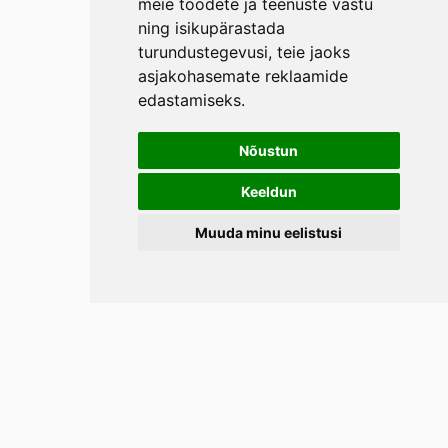
meie toodete ja teenuste vastu
ning isikupärastada
turundustegevusi
,
teie jaoks
asjakohasemate reklaamide
edastamiseks
.
Nõustun
Keeldun
Muuda minu eelistusi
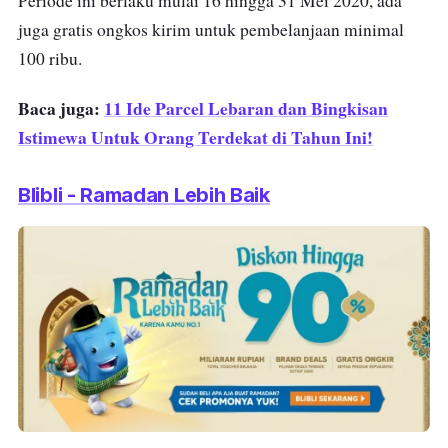
Periode ini berlaku mulai 16 hingga 31 Mei 2020, ada
juga gratis ongkos kirim untuk pembelanjaan minimal
100 ribu.
Baca juga:
11 Ide Parcel Lebaran dan Bingkisan
Istimewa Untuk Orang Terdekat di Tahun Ini!
Blibli - Ramadan Lebih Baik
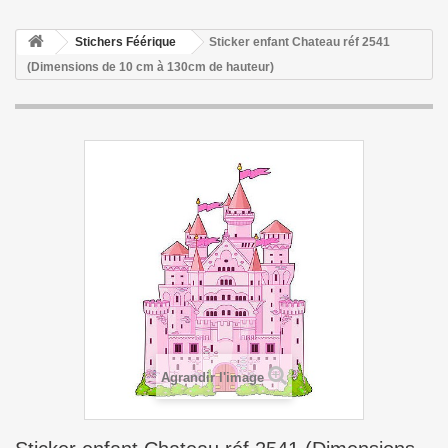
Stichers Féérique
Sticker enfant Chateau réf 2541
(Dimensions de 10 cm à 130cm de hauteur)
Agrandir l'image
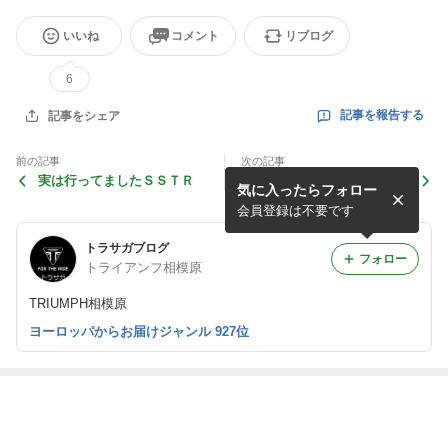
いいね
コメント
リブログ
6
記事を報告する
記事をシェア
前の記事
次の記事
実は行ってましたＳＳＴＲ
実は行ってましたＴＮＲ！！
気に入ったらフォロー
会員登録は不要です
トラサガブログ
フォロー
トライアンフ相模原
TRIUMPH相模原
ヨーロッパからお届けジャンル 927位
最近の画像つき記事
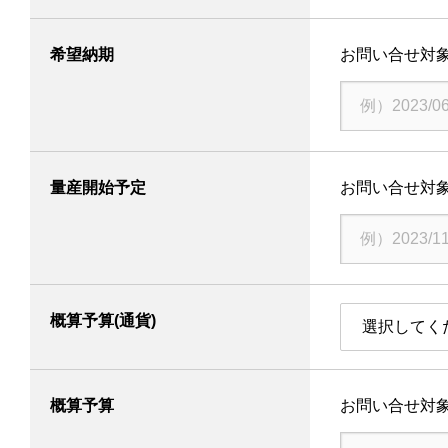
製品情報
希望納期
お問い合せ対
技術・事例
企業情報
株主・投資家情報
量産開始予定
お問い合せ対
サステナビリティ
採用情報
お問い合わせ
概算予算(通貨)
選択してく
SNS公式アカウント
Nidec公式Facebookアカウント
Nidec公式Twitterアカウント
Nidec公式Instagramアカ
Nidec公式YouT
概算予算
お問い合せ対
*-*-*
Task requirements: Count the lines of the records that contain the word "juga". Give only the number.

Output for this exercise: 2